* 課題 1
プラハの学生寮に関する文章にある「一九〇三年より一九〇四年に跨る学年に於いて、此の寄宿は二百十一人の学生を収容せり。」を英語に訳してください。
* 課題 2
プラハの学生寮に関する文章によると、資力のある者は食料として毎月いくら納めましたか？
* 課題 3
プラハの学生寮に関する文章から、「墺国ボヘミヤのプラーグに於け」で始まり「二百十一人の学生を収容せり。」まで続く部分を書き写してください。

* 抽出テキスト

━━━━━━━━━━━━━━━━

以前から、国会図書館所蔵の戦前の書籍や雑誌に掲載されたチェコスロバキア関係の記事を紹介してきたのだが、今回は、なぜか法学関係の雑誌に紹介されたプラハの学生寮についてのお話。記事の題名は「プラーグのチエツク大学に於ける新設備」と言うのだけど、それが寮(寄宿舎)のことだとは思っておらず、大学の講義室に最新の機材が導入されたという記事かと考えて、余り期待していなかったのだが、読んでいい意味で驚いた。せっかくなので全文引用して、簡単な今日の目から見た解説を加えておく。引用に際しては、読みやすいように、句読点の追加、新字体への変更などの表記の修正を施した。
墺国ボヘミヤのプラーグに於けるチエツク人の大学は、有志者の寄附に依りて貧窮学生のために新たなる一の設備を有するに至れり。此の設備の目的は、一の寄宿として貧窮学生のために住居と食物を給し、兼ねて一の学校として教育をも施さんとするにあり。撃剣場、玉突場、体操場、図書館等の設ありて、尚お仏語、独語、英語、露語を教授す。学生は、是等諸国語のうち一語を選択して学習するの義務あり。衣服は学生自ら負担せざる可からずと雖も、他はすべて支給せらる。(但し資力ある者は食料として毎月十クローネンを納む)。すべて此の寄宿舎を利用し得る者は、成績佳良なるものに限る。一九〇三年より一九〇四年に跨る学年に於いて、此の寄宿は二百十一人の学生を収容せり。

━━━━━━━━━━━━━━━━

* 提供資料
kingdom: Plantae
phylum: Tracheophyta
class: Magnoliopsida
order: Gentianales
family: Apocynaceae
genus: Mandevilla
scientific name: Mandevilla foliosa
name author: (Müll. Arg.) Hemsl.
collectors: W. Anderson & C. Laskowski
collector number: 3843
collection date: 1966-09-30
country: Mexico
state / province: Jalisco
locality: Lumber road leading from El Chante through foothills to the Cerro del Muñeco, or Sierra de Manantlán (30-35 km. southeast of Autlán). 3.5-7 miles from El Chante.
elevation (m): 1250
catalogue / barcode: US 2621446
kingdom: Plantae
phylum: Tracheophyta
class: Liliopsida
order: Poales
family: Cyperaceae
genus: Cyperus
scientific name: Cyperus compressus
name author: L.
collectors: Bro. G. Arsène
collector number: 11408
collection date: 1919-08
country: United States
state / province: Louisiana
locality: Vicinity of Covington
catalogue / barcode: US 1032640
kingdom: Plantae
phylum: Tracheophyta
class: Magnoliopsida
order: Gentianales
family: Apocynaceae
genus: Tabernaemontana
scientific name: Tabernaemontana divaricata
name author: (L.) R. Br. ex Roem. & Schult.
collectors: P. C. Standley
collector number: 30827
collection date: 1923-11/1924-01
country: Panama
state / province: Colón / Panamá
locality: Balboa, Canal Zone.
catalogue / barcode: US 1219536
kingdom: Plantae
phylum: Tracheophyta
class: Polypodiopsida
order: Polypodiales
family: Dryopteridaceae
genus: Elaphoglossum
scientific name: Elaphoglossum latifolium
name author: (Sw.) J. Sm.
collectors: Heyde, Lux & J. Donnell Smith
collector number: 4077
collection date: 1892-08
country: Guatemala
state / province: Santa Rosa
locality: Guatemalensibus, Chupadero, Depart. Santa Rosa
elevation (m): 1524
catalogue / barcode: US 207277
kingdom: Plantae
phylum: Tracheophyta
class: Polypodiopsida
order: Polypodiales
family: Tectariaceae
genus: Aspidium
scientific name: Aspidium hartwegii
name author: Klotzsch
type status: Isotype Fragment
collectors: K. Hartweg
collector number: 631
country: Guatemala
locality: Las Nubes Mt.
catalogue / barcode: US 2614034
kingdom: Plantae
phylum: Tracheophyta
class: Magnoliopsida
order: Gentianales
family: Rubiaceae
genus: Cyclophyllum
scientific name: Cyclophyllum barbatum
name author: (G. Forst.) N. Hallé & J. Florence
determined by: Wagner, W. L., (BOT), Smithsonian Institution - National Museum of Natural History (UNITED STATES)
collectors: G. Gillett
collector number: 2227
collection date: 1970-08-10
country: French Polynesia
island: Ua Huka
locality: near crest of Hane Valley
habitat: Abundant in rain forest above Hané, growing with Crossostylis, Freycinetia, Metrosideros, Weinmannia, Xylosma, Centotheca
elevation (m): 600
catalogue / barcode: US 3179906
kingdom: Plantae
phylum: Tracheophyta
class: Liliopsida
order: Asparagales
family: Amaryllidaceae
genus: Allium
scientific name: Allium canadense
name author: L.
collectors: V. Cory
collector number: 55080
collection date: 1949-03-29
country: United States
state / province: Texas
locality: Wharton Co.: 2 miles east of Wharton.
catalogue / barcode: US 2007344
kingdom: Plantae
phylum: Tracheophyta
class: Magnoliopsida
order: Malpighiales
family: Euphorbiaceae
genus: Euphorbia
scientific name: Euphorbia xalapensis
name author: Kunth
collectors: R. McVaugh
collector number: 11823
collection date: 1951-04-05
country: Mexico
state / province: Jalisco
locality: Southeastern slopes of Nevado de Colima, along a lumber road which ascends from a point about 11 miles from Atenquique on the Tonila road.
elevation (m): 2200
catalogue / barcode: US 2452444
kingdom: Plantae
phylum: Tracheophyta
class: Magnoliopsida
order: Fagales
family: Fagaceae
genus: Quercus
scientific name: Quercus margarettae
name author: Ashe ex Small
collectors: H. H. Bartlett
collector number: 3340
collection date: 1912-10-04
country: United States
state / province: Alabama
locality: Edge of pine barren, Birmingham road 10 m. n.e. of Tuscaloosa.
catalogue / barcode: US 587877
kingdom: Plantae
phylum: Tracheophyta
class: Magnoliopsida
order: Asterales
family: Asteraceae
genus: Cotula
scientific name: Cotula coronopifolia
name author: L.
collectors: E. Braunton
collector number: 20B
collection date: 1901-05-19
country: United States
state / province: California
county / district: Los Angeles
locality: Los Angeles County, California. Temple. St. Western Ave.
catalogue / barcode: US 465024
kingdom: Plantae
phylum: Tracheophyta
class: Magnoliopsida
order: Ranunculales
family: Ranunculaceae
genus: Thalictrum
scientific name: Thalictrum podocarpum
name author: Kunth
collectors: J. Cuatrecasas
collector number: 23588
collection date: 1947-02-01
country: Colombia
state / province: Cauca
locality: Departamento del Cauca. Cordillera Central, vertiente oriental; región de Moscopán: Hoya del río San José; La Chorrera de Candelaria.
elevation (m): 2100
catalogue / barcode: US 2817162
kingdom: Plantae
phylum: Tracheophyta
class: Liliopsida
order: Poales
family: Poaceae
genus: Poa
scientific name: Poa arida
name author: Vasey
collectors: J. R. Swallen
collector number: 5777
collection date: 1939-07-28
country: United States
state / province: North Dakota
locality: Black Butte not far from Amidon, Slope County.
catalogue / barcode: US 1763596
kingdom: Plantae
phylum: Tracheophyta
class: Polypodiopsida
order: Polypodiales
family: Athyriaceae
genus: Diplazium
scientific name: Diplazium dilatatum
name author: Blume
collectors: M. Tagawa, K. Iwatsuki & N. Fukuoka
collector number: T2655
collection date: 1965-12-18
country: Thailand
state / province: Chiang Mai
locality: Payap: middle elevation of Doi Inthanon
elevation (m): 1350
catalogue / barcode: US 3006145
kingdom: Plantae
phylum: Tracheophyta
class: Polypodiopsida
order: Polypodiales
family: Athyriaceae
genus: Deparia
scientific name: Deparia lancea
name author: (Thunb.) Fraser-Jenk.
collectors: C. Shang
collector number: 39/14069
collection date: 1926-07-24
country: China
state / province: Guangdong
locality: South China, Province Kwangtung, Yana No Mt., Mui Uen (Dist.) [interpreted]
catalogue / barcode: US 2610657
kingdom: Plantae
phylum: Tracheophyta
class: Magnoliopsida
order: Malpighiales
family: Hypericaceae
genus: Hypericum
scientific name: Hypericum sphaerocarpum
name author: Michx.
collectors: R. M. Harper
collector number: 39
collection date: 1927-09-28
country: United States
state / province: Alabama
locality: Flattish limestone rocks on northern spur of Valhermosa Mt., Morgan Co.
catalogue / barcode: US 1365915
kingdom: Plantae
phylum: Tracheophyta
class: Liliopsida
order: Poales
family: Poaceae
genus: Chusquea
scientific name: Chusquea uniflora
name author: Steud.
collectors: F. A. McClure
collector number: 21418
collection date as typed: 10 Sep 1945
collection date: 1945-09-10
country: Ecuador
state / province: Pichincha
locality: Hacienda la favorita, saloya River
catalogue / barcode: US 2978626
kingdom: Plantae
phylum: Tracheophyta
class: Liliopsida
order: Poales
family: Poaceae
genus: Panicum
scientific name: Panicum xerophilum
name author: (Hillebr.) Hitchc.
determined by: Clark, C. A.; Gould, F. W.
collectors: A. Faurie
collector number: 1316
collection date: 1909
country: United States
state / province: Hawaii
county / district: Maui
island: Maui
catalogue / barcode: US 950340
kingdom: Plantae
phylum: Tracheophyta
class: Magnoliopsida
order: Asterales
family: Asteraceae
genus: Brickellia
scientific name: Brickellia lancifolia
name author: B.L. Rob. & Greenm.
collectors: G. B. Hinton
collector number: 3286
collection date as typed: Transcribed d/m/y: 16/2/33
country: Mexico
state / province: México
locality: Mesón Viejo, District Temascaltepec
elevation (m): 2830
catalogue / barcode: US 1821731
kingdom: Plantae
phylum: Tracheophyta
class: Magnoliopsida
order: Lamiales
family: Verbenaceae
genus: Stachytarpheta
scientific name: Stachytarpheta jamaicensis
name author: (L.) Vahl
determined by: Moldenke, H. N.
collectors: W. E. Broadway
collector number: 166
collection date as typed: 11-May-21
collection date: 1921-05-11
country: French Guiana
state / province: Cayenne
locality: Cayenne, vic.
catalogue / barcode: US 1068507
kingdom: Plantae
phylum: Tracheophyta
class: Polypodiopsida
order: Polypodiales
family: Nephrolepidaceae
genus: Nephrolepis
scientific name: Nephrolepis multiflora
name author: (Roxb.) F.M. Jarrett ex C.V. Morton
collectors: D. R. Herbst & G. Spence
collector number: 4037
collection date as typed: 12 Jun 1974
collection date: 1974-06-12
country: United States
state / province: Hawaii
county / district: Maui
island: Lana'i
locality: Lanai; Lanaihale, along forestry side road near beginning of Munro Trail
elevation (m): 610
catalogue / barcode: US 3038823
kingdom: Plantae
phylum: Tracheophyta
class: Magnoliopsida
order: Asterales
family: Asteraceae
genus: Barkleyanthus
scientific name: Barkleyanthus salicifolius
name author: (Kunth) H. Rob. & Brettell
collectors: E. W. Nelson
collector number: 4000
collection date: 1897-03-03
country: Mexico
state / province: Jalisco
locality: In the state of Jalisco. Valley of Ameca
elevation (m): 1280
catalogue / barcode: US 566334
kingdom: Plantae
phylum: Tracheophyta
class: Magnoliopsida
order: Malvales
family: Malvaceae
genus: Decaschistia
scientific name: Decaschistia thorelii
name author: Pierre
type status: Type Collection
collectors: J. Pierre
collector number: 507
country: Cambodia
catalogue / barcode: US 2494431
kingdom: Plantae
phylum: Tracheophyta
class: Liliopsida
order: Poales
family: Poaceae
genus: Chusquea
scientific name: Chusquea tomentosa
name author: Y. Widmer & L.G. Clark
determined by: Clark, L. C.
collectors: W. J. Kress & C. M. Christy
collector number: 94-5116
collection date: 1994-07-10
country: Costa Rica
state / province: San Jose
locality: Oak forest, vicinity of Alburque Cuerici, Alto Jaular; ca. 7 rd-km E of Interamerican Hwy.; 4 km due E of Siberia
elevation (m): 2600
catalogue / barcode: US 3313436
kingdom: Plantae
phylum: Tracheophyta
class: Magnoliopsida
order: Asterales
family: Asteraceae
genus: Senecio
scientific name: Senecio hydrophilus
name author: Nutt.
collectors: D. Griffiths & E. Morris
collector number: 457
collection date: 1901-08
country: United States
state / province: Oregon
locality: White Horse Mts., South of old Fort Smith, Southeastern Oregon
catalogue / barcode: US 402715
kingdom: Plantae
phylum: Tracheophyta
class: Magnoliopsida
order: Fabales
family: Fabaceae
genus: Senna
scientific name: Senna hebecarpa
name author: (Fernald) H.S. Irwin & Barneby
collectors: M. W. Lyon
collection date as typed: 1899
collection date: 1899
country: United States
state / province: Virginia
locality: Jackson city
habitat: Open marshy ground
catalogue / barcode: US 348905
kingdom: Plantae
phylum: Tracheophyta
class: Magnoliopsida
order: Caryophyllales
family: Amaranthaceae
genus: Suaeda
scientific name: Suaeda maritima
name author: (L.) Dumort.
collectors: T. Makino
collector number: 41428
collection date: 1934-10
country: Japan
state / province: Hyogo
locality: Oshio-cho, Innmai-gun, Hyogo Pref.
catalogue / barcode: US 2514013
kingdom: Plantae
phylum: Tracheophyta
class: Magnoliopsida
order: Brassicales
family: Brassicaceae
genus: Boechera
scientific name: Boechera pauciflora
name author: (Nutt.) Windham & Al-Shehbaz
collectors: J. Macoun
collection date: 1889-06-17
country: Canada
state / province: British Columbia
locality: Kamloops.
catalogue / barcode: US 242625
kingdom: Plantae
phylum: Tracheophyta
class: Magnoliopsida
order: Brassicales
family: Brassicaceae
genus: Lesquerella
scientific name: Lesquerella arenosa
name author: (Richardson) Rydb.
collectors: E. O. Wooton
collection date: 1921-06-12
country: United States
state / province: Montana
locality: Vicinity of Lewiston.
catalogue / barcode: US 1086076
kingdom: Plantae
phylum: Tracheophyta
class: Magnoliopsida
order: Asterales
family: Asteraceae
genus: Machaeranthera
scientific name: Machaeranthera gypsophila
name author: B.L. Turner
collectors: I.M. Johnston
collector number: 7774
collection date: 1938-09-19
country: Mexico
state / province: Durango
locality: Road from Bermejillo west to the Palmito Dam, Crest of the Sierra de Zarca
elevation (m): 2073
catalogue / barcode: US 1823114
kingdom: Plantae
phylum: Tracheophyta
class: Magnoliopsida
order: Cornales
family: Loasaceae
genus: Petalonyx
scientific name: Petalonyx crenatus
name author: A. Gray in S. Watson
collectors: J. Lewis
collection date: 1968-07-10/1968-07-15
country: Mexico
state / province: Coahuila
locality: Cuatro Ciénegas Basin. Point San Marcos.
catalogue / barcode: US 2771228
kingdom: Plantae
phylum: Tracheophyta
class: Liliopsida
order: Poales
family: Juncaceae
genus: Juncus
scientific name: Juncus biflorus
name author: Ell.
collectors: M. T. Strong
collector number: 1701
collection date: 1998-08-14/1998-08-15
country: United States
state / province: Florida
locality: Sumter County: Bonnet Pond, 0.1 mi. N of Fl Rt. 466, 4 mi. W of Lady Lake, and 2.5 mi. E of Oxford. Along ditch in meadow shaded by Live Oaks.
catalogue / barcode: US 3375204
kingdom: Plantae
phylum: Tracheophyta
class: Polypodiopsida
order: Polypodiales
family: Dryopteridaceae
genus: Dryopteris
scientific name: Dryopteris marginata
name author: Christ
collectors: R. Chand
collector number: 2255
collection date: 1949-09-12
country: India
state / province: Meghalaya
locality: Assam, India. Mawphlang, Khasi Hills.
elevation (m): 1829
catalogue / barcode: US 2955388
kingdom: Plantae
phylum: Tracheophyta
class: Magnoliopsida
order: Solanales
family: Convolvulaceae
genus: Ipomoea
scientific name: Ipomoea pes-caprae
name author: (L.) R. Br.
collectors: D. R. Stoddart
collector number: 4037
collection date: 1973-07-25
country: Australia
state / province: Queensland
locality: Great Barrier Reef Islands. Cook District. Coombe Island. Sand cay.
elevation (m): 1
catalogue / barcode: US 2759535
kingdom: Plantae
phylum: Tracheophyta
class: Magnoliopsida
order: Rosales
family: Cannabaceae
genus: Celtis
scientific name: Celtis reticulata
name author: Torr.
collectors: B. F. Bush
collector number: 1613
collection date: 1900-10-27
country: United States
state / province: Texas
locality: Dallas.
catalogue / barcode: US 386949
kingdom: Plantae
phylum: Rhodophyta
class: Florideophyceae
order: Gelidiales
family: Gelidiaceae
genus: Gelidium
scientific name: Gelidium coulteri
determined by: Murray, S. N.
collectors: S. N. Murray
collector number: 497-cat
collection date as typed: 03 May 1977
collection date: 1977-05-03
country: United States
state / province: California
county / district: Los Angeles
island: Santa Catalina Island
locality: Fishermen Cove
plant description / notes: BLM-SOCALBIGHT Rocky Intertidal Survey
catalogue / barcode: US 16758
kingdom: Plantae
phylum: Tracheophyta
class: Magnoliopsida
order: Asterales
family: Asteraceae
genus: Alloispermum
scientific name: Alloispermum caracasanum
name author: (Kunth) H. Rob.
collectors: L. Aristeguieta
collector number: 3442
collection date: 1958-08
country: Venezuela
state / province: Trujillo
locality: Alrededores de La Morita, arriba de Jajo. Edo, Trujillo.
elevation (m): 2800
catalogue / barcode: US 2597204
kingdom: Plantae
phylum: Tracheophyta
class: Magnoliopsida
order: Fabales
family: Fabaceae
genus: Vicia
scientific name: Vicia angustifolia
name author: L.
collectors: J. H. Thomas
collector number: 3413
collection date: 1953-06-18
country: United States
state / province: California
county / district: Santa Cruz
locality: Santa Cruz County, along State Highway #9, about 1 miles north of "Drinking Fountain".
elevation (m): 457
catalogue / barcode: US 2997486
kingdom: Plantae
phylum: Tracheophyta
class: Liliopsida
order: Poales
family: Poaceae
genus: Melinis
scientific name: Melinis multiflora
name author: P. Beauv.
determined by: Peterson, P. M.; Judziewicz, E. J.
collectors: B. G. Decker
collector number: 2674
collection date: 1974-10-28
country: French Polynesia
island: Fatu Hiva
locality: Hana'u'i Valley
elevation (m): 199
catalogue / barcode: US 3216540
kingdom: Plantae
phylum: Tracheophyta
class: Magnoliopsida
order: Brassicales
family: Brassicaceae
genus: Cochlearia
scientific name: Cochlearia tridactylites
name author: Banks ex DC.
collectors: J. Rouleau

━━━━━━━━━━━━━━━━

* 解答 1
In the academic year spanning 1903 to 1904, this dormitory housed 211 students.

* 解答 2
十クローネン

* 解答 3
墺国ボヘミヤのプラーグに於けるチエツク人の大学は、有志者の寄附に依りて貧窮学生のために新たなる一の設備を有するに至れり。此の設備の目的は、一の寄宿として貧窮学生のために住居と食物を給し、兼ねて一の学校として教育をも施さんとするにあり。撃剣場、玉突場、体操場、図書館等の設ありて、尚お仏語、独語、英語、露語を教授す。学生は、是等諸国語のうち一語を選択して学習するの義務あり。衣服は学生自ら負担せざる可からずと雖も、他はすべて支給せらる。(但し資力ある者は食料として毎月十クローネンを納む)。すべて此の寄宿舎を利用し得る者は、成績佳良なるものに限る。一九〇三年より一九〇四年に跨る学年に於いて、此の寄宿は二百十一人の学生を収容せり。